C'è tantissima gente, e soprattutto moltissimi stranieri. Il mio amico E. mi ha avvisata che si tratta di un allestimento molto moderno che non è piaciuto a molti.
E qualcosa si capisce subito, visto che la scenografia sul palco riproduce delle pellicole cinematografiche e al termine di quello che sembra una specie di prologo - che inizia con un gruppo di persone vestite da antichi romani e finisce con dei gendarmi - nella parte posteriore del palco vengono montate le lettere che formano la parola Hollywood.
Come ho ricordato più volte nel mio blog, sul fronte musicale sono aperta alle esperienze più diverse, ma mi mancano decisamente le basi, e quando ci si sposta nel reame della musica lirica e classica mi sento totalmente ignorante.
Quindi, è evidente che io non sono certamente la persona più adatta a dare un giudizio sull'allestimento de Il barbiere di Siviglia che ci viene proposto dal direttore franco-canadese Yves Abel.

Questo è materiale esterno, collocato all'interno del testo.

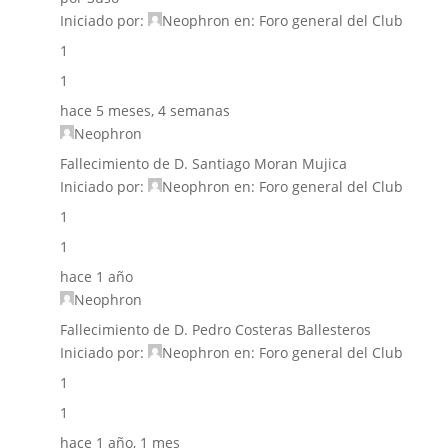
Iniciado por:
Neophron
en:
Foro general del Club
1
1
hace 5 meses, 4 semanas
Neophron
Fallecimiento de D. Santiago Moran Mujica
Iniciado por:
Neophron
en:
Foro general del Club
1
1
hace 1 año
Neophron
Fallecimiento de D. Pedro Costeras Ballesteros
Iniciado por:
Neophron
en:
Foro general del Club
1
1
hace 1 año, 1 mes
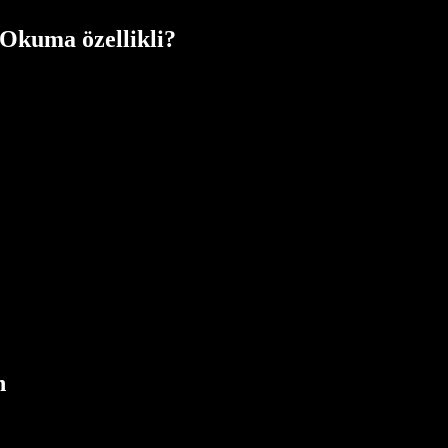
Okuma özellikli?
n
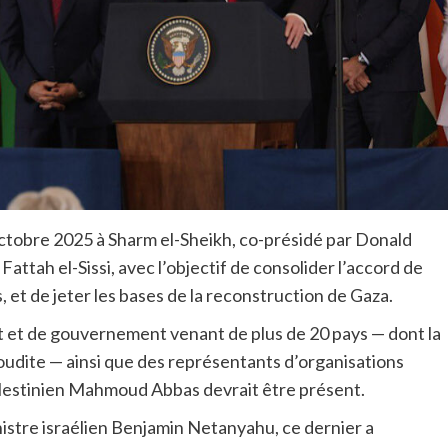
octobre 2025 à Sharm el-Sheikh, co-présidé par Donald
attah el-Sissi, avec l’objectif de consolider l’accord de
, et de jeter les bases de la reconstruction de Gaza.
at et de gouvernement venant de plus de 20 pays — dont la
aoudite — ainsi que des représentants d’organisations
lestinien Mahmoud Abbas devrait être présent.
inistre israélien Benjamin Netanyahu, ce dernier a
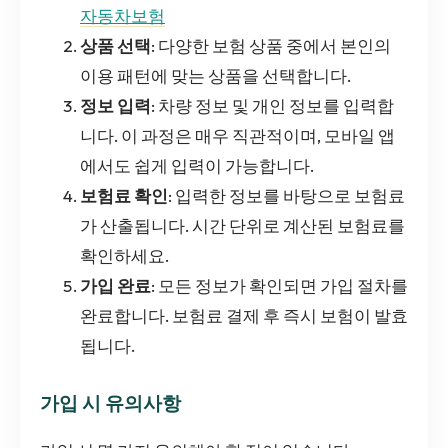
자동차보험
상품 선택
: 다양한 보험 상품 중에서 본인의
이용 패턴에 맞는 상품을 선택합니다.
정보 입력
: 차량 정보 및 개인 정보를 입력합
니다. 이 과정은 매우 직관적이며, 모바일 앱
에서도 쉽게 입력이 가능합니다.
보험료 확인
: 입력한 정보를 바탕으로 보험료
가 산출됩니다. 시간 단위로 계산된 보험료를
확인하세요.
가입 완료
: 모든 정보가 확인되면 가입 절차를
완료합니다. 보험료 결제 후 즉시 보험이 발효
됩니다.
가입 시 유의사항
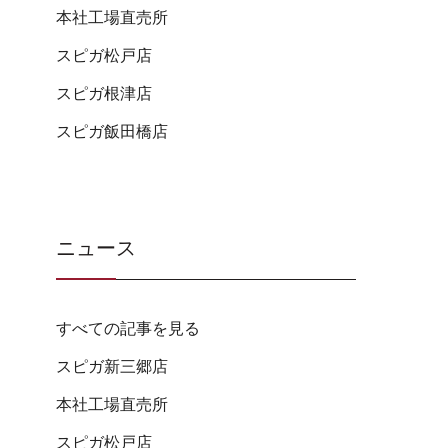
本社工場直売所
スピガ松戸店
スピガ根津店
スピガ飯田橋店
ニュース
すべての記事を見る
スピガ新三郷店
本社工場直売所
スピガ松戸店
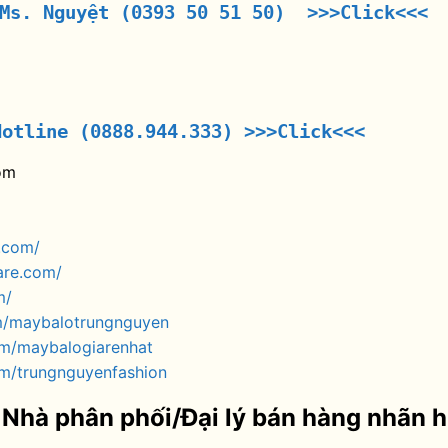
 Ms. Nguyệt (0393 50 51 50) >>>Click<<<
Hotline (0888.944.333)
>>>Click<<<
om
.com/
are.com/
m/
m/maybalotrungnguyen
om/maybalogiarenhat
m/trungnguyenfashion
 Nhà phân phối/Đại lý bán hàng nhãn 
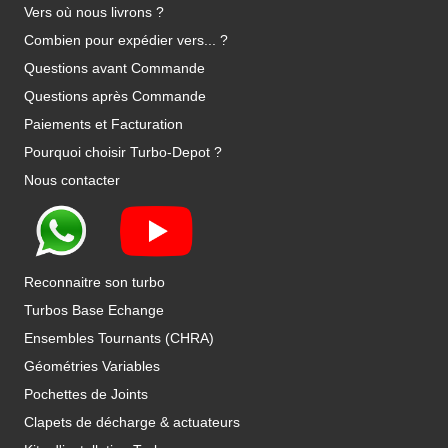
Vers où nous livrons ?
Combien pour expédier vers... ?
Questions avant Commande
Questions après Commande
Paiements et Facturation
Pourquoi choisir Turbo-Depot ?
Nous contacter
Reconnaitre son turbo
Turbos Base Echange
Ensembles Tournants (CHRA)
Géométries Variables
Pochettes de Joints
Clapets de décharge & actuateurs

Nella mia lettura totalmente priva di basi conoscitive della musica lirica, questa versione dell'opera di Rossini si caratterizza per una serie di elementi che la allontanano dalla tradizione: uno spostamento temporale che colloca la vicenda negli anni Venti-Trenta (con tanto di costumi e di personaggi propri del cinema di quegli anni), un'attenzione preminente sulle scene collettive piuttosto che sulle interpretazioni individuali, una coreografia frizzante in cui il ballo ha un ruolo centrale, una scenografia di grande impatto che non solo utilizza le quinte naturali delle Terme di Caracalla, ma porta sul palco oggetti sovradimensionati (una grande gabbia nella quale è rinchiusa la povera Rosina, un enorme barber pole, una divano che fa sembrare le persone che ci si siedono delle bambole).

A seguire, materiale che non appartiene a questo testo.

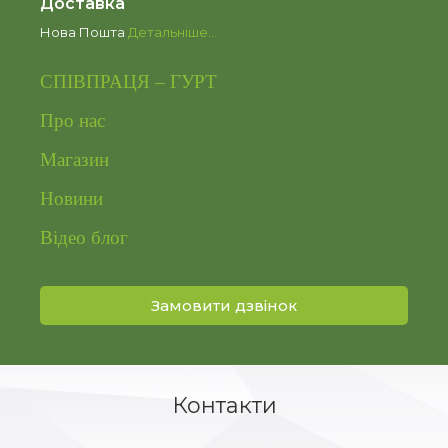
Доставка
Нова Пошта
Детальніше…
СПІВПРАЦЯ – ГУРТ
Про нас
Магазин
Новини
Відео блог
Замовити дзвінок
Контакти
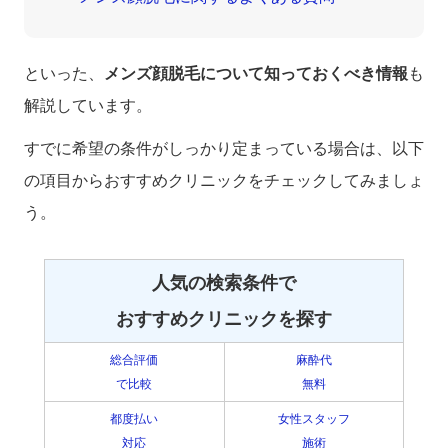
といった、
メンズ顔脱毛について知っておくべき情報
も
解説しています。
すでに希望の条件がしっかり定まっている場合は、以下
の項目からおすすめクリニックをチェックしてみましょ
う。
人気の検索条件で
おすすめクリニックを探す
総合評価
麻酔代
で比較
無料
都度払い
女性スタッフ
対応
施術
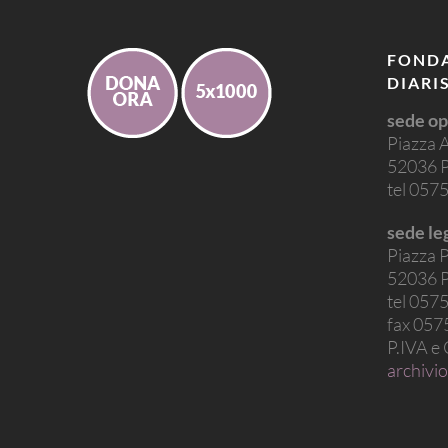
FONDA
DIARI
sede op
Piazza 
52036 P
tel 05
sede le
Piazza P
52036 P
tel 05
fax 05
P.IVA e
archivio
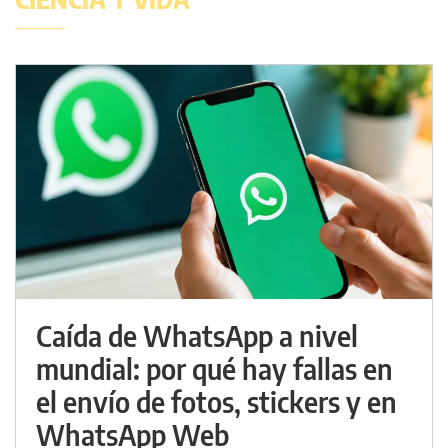
Caída de WhatsApp a nivel
mundial: por qué hay fallas en
el envío de fotos, stickers y en
WhatsApp Web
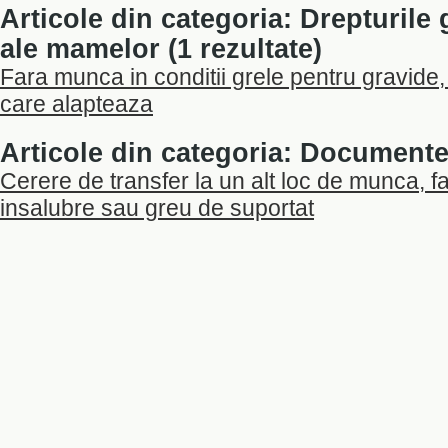
Articole din categoria: Drepturile 
ale mamelor (1 rezultate)
Fara munca in conditii grele pentru gravide
care alapteaza
Articole din categoria: Documente 
Cerere de transfer la un alt loc de munca, fa
insalubre sau greu de suportat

In pratica, Yves Abel rilegge Il barbiere di Siviglia come fosse un musical o un film degli anni Trenta (le atmosfere richiamate anche da Hazanavicius in The artist). Ne risulta sacrificato - come mi fanno notare le mie amiche certamente più esperte di me - l'aspetto musicale, giacché i solisti sono quasi inghiottiti nella folla che per gran parte del tempo popola il palco e non c'è spazio per virtuosismi e performance canore di rilievo.
Nonostante la stanchezza cronica che mi porto dietro e che - devo ammetterlo - ogni tanto mi fa socchiudere gli occhi, sono abbastanza convinta del fatto che una messa in scena tradizionale mi avrebbe dato il colpo di grazia, mentre il mix tra la verve della musica rossiniana e la giocosità colorata e frizzante dell'allestimento riescono a farmi godere lo spettacolo fino alla fine.
Al termine di questa fragorosa cavalcata, organizzata in un atto unico, le luci si spengono e il pubblico si riversa fuori. Nessuno dei cantanti esce a salutare ed è un po' tutto un fuggi fuggi. Io, L., F. e G. restiamo un po' perplessi e pensiamo che evidentemente lo spettacolo non deve essere piaciuto molto.
Ma a me, che sono totalmente ignorante, alla fine non è dispiaciuto e anzi in qualche modo è sembrato molto adatto al contesto un po' magico e un po' surreale delle mastodontiche terme romane nel quale è stato rappresentato.